BRAWLEY — Clinicas de Salud del Pueblo staff welcomed prominent HIV specialist Wilbert Jordan on Friday to get an overview of the latest information regarding the testing and treatment of HIV.
During his one-hour lecture at the clinic Jordan, who is the Medical Director of the Charles Drew Medical Center in Los Angeles, went over the clinical practice risk factor that can lead to the spread of HIV, discuss prevention methods and talk about practice strategies to reduce the risk of new infection in at-risk populations.
Jordan is a long-time friend and colleague of George Fareed, the HIV specialist for Clínicas de Salud Del Pueblo, and usually comes to the Valley once a year.
“It is always very beneficial to have Dr. Jordan visit us because we get reminded of what our standards should be, and an update on the newest combination therapies that are simple to take and are well-tolerated by the patients.”
During his lecture, Jordan talked about the unique risk that the Valley has by being on the border with another country and having people move in and out of the region.
The emphasis of the presentation was regarding the prevention strategies of PrEP and PEP. Pre-exposure prophylaxis (PrEP) is a treatment for people who are HIV-negative but are at substantial risk of getting it to prevent HIV infection by taking a pill every day. Post-exposure prophylaxis (PEP) is the treatment for a person who may have recently been exposed to HIV to prevent infection. Treatment involves taking anti-HIV medications right after a potential exposure to HIV.
“We’ve reached a point in which the regiments are simple and the patients are healthy for their full lifespan,” Fareed said.
Jordan said today the biggest challenge to stopping the spread of HIV is the stigmatization of the disease and not sufficient outreach efforts to educate the public of the prevention and treatment resources in their area.
“We need to increase our outreach to get people to get tested and learn where they can go to get tested,” he said. “People don’t like traveling long distances so we need to have places that are convenient.”
Jordan began to work with HIV patients as early as 1979 and lived through the epidemic that took place during the 1980s. He said that medical advancement has taken what once was a synonym of death to become easily treatable disease.
“In the early days, it was a death sentence, period. If you had it you died,” he said. “Today no one should die if they get treated.”
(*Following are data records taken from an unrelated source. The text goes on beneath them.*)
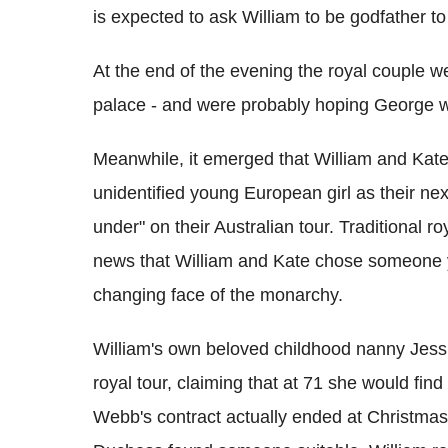
is expected to ask William to be godfather to 
At the end of the evening the royal couple w
palace - and were probably hoping George wo
Meanwhile, it emerged that William and Kate 
unidentified young European girl as their n
under" on their Australian tour. Traditional
news that William and Kate chose someone y
changing face of the monarchy.
William's own beloved childhood nanny Jessi
royal tour, claiming that at 71 she would fi
Webb's contract actually ended at Christmas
His work related to HIV has earned him a lot of recognition through the years including the Surgeon General’s Award in 2000. Earlier this year the National Association for the Advancement of Colored People also recognized him with the Humanitarian Award.
“He’s influenced me, he is one of the best clinicians and is the pioneer of leading the breakthrough of HIV nationally and internationally,” Fareed said. “He is one of my best friends and role models and guided me to be a better doctor for my entire career.”